Choosing your architecture
All architectures provide the following:
- Hardware failure protection
- Zero downtime upgrades
- Support for availability zones in public/private cloud
Use these criteria to help you to select the appropriate Always On architecture.
Single Data Location | Two Data Locations | Two Data Locations + Witness | Three or More Data Locations | |
---|---|---|---|---|
Locations needed | 1 | 2 | 3 | 3 |
Fast restoration of local HA after data node failure | Yes - if 3 PGD data nodes No - if 2 PGD data nodes | Yes - if 3 PGD data nodes No - if 2 PGD data nodes | Yes - if 3 PGD data nodes No - if 2 PGD data nodes | Yes - if 3 PGD data nodes No - if 2 PGD data nodes |
Data protection in case of location failure | No (unless offsite backup) | Yes | Yes | Yes |
Global consensus in case of location failure | N/A | No | Yes | Yes |
Data restore required after location failure | Yes | No | No | No |
Immediate failover in case of location failure | No - requires data restore from backup | Yes - alternate Location | Yes - alternate Location | Yes - alternate Location |
Cross-location network traffic | Only if backup is offsite | Full replication traffic | Full replication traffic | Full replication traffic |
License cost | 2 or 3 PGD data nodes | 4 or 6 PGD data nodes | 4 or 6 PGD data nodes | 6+ PGD data nodes |
Adding flexibility to the standard architectures
To provide the data resiliency needed and proximity to applications and to the users maintaining the data, the single-location architecture can be deployed in as many locations as you want. While EDB Postgres Distributed has a variety of conflict-handling approaches available, do take care to minimize the number of expected collisions if allowing write activity from geographically disparate locations.

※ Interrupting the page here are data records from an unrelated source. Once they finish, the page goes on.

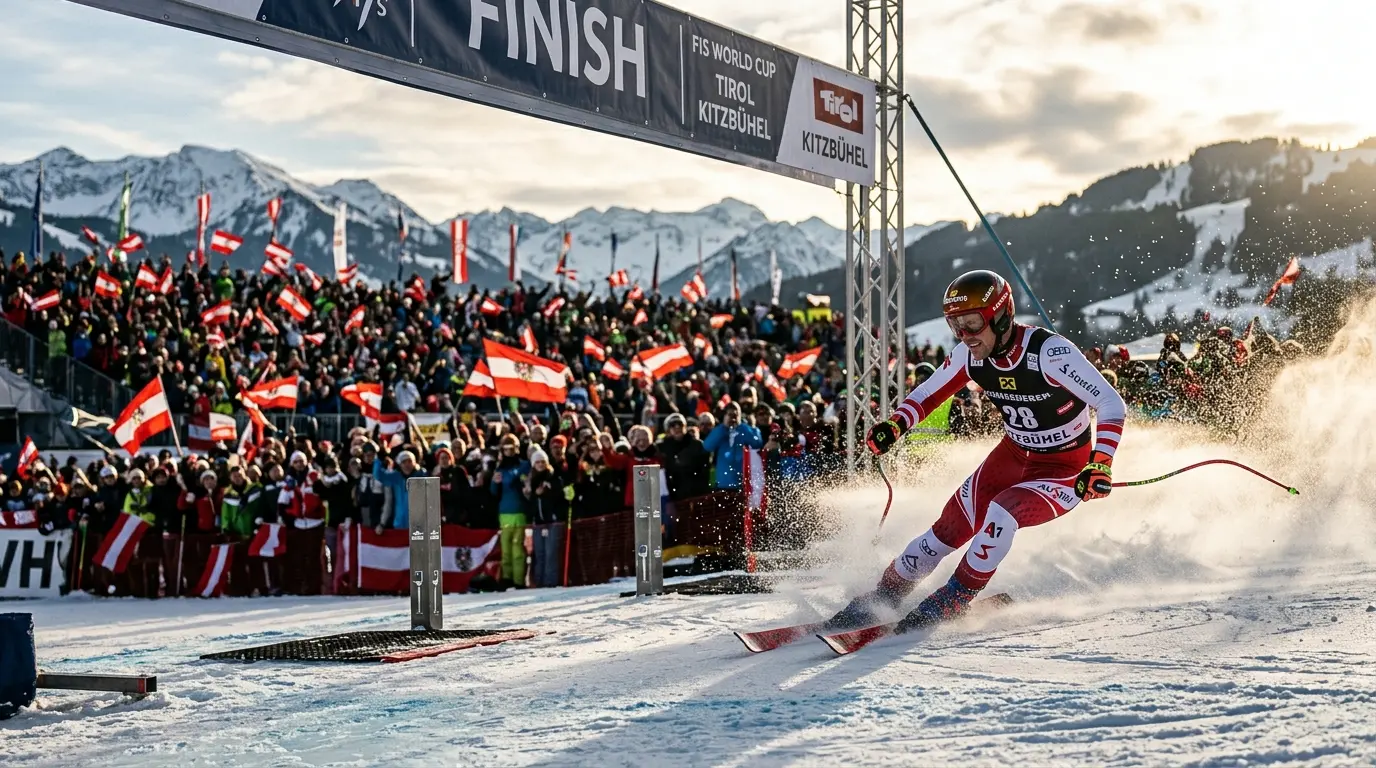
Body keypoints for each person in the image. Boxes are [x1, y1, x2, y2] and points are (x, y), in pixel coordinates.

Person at [832, 270, 1126, 631]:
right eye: (956, 326)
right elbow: (928, 393)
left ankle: (955, 596)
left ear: (1001, 317)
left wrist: (1101, 464)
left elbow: (1112, 404)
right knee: (945, 531)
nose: (965, 336)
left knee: (1003, 513)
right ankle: (885, 594)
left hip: (1063, 470)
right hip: (1013, 457)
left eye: (973, 324)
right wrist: (897, 424)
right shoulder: (970, 355)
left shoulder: (1050, 353)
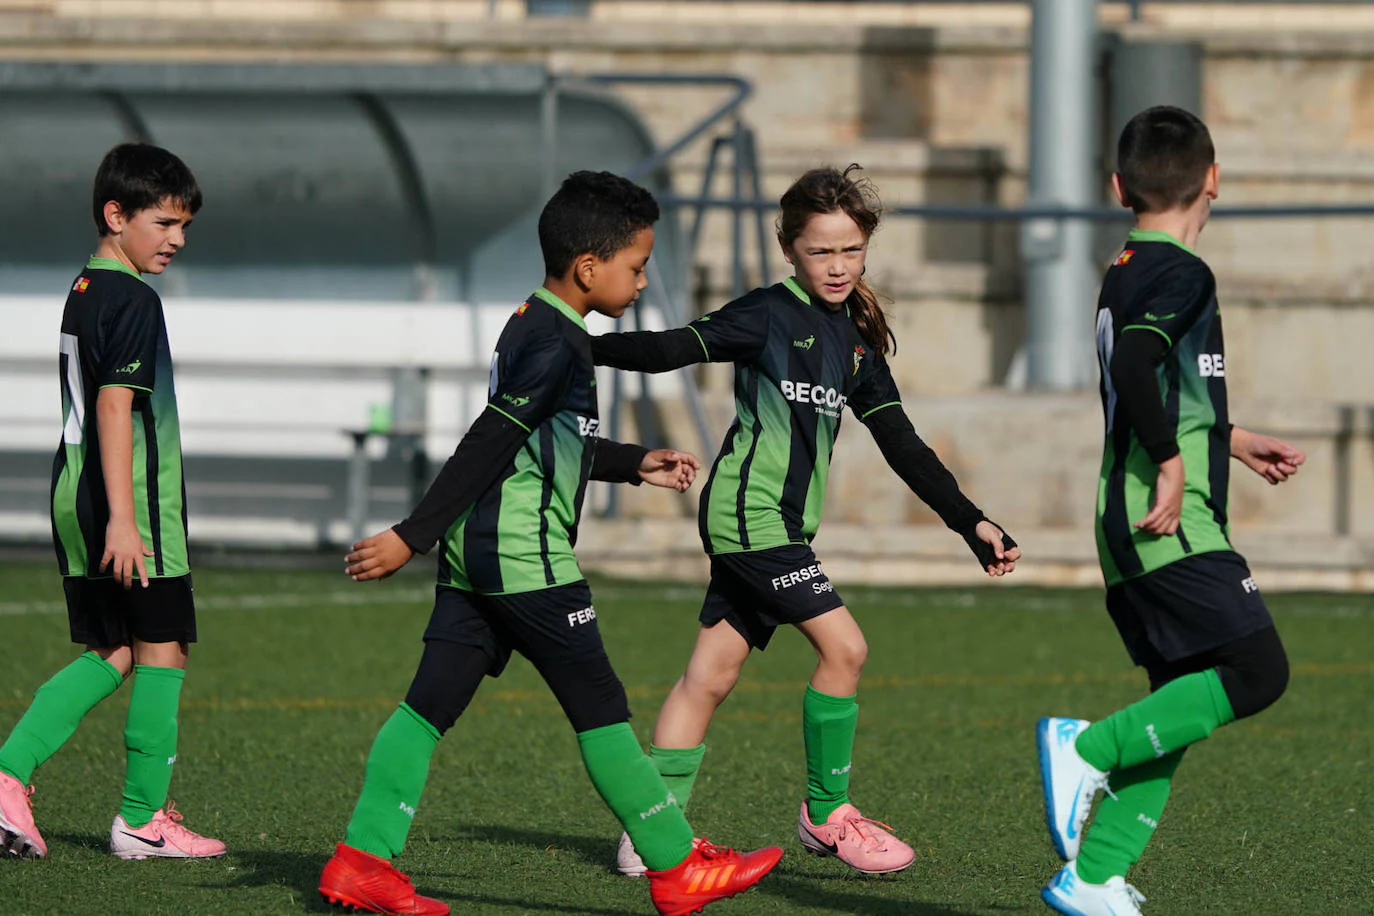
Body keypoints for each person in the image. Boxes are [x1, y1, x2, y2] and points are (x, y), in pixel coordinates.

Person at [317, 171, 783, 916]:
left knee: (427, 705)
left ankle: (361, 861)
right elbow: (494, 437)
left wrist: (634, 462)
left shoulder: (537, 326)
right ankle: (674, 865)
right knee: (600, 705)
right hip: (525, 558)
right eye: (635, 267)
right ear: (589, 267)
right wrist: (412, 534)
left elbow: (547, 445)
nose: (640, 282)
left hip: (482, 557)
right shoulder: (558, 343)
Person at [591, 164, 1021, 878]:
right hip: (746, 517)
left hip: (782, 527)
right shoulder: (765, 313)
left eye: (851, 250)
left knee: (711, 675)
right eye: (821, 251)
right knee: (845, 649)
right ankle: (826, 815)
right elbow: (672, 350)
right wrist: (580, 345)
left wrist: (970, 522)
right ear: (789, 248)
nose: (838, 266)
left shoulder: (854, 340)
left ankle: (649, 831)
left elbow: (903, 445)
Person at [1036, 106, 1305, 916]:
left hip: (1131, 512)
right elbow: (1138, 356)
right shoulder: (1185, 272)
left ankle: (1093, 877)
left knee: (1180, 703)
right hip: (1164, 516)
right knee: (1258, 673)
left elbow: (1155, 383)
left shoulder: (1126, 266)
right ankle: (1083, 748)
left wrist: (1230, 437)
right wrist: (1175, 461)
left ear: (1118, 186)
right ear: (1214, 178)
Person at [0, 143, 225, 862]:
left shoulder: (87, 288)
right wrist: (128, 520)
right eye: (163, 223)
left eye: (183, 226)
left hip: (76, 492)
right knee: (164, 648)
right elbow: (115, 407)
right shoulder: (132, 298)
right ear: (115, 214)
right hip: (131, 506)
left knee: (116, 648)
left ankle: (8, 775)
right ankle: (142, 818)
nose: (176, 240)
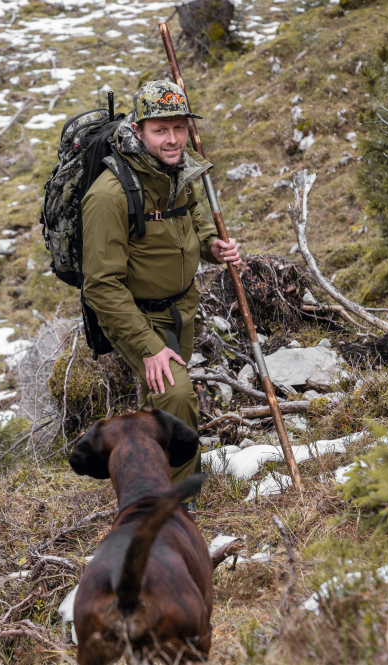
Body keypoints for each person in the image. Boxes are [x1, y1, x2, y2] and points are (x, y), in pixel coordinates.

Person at [81, 80, 241, 484]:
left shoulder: (175, 171)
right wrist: (149, 347)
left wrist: (212, 245)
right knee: (177, 395)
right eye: (160, 130)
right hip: (139, 317)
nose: (173, 139)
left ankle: (148, 476)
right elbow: (100, 285)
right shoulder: (109, 195)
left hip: (181, 308)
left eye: (179, 128)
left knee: (165, 403)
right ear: (138, 131)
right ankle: (178, 501)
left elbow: (192, 216)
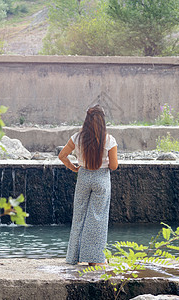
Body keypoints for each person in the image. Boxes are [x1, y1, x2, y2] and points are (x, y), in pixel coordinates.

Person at [58, 104, 118, 266]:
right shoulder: (109, 140)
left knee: (79, 217)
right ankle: (95, 259)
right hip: (101, 179)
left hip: (83, 177)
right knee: (97, 219)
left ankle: (73, 258)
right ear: (103, 121)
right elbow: (113, 166)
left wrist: (73, 168)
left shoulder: (77, 138)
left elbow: (62, 156)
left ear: (86, 120)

You can also expand the standard architectures with two additional types of nodes:
Subscriber only nodes, which you can use to achieve additional read scalability and to have data closer to users when the majority of an application’s workload is read intensive with infrequent writes. You can also leverage them to publish a subset of the data for reporting, archiving, and analytic needs.
Logical standbys, which receive replicated data from another node in the PGD cluster but don't participate in the replication mesh or consensus. They contain all the same data as the other PGD data nodes and can quickly be promoted to a master if one of the data nodes fails to return the cluster to full capacity/consensus. You can use them in environments where network traffic between data centers is a concern. Otherwise, three PGD data nodes per location is always preferred.